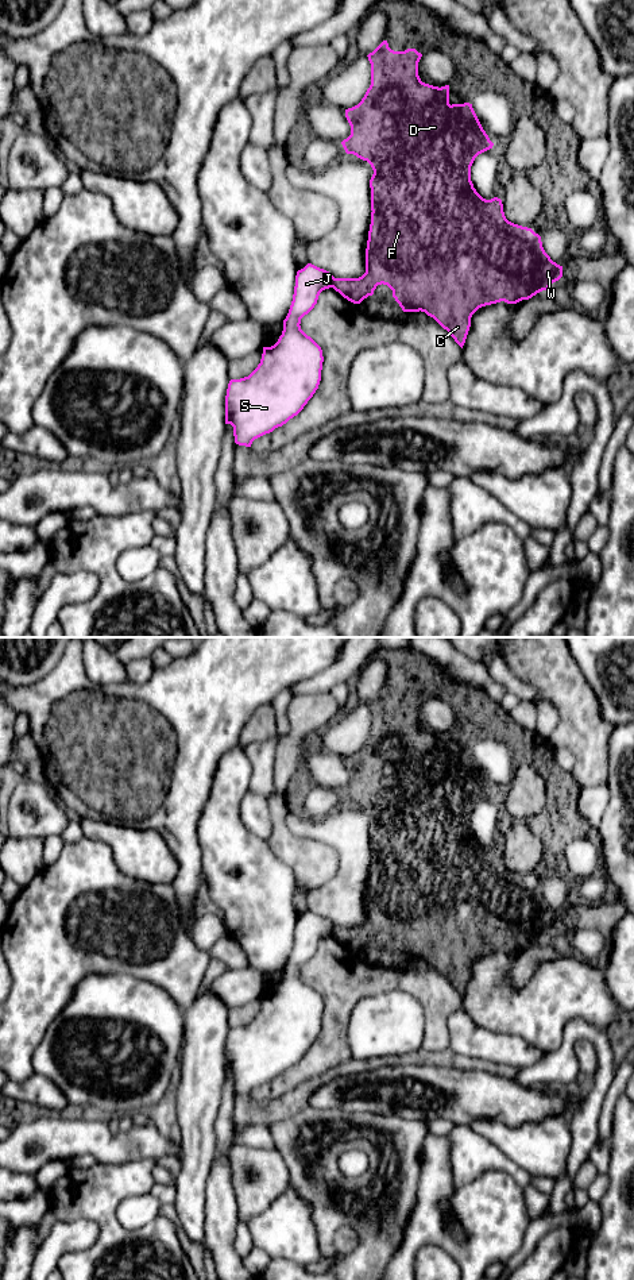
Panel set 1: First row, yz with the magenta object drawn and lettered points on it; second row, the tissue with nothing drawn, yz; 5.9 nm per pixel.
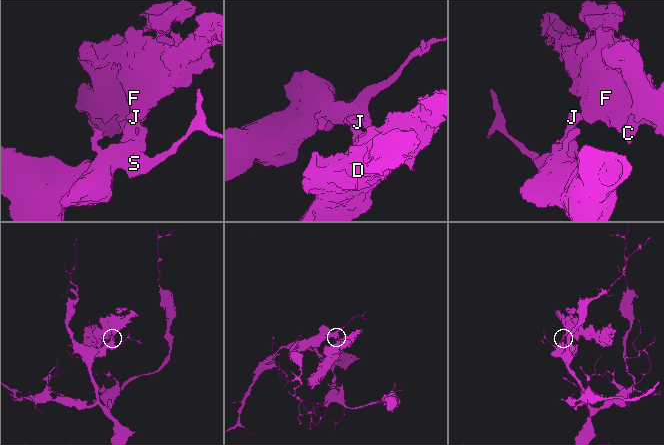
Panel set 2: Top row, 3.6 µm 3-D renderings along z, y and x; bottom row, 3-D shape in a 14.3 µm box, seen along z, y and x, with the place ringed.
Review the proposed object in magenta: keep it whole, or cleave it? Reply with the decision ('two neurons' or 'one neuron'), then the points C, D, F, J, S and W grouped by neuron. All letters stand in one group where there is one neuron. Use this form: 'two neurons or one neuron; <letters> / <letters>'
two neurons; C D F W / J S

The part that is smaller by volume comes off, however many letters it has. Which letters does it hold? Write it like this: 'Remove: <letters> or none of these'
Remove: C, D, F, W

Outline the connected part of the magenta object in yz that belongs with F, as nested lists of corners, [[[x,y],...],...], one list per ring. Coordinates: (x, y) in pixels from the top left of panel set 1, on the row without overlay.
[[[383,689],[367,705],[371,712],[371,733],[357,753],[345,757],[345,766],[351,774],[351,783],[341,790],[347,802],[353,802],[357,806],[367,809],[374,818],[370,828],[372,860],[366,897],[366,921],[359,926],[335,926],[332,936],[348,949],[360,952],[364,946],[374,942],[378,933],[387,933],[393,938],[393,945],[403,960],[425,960],[446,978],[455,990],[463,996],[471,975],[471,965],[479,956],[500,949],[517,952],[522,948],[529,948],[537,941],[548,938],[553,930],[558,929],[563,925],[563,914],[553,910],[545,901],[538,882],[531,876],[514,872],[506,867],[500,847],[494,845],[486,848],[473,836],[471,829],[471,814],[475,806],[492,797],[494,791],[483,778],[472,752],[464,751],[451,753],[449,733],[438,736],[422,730],[418,724],[418,710],[422,702],[415,697],[394,699],[388,695],[387,689]]]

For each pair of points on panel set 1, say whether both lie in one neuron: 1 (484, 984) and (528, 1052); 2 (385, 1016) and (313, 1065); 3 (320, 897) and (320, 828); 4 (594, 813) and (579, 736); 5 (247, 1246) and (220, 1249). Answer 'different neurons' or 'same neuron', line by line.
1: different neurons
2: different neurons
3: same neuron
4: different neurons
5: different neurons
----------------------------------------
Every line from the one containing "For each pair" through the end of the material above should be retyped exactly; please include nothing else.

EXERCISE RESULT »
For each pair of points on panel set 1, say whether both lie in one neuron: 1 (484, 984) and (528, 1052); 2 (385, 1016) and (313, 1065); 3 (320, 897) and (320, 828); 4 (594, 813) and (579, 736); 5 (247, 1246) and (220, 1249). Answer 'different neurons' or 'same neuron', line by line.
1: different neurons
2: different neurons
3: same neuron
4: different neurons
5: different neurons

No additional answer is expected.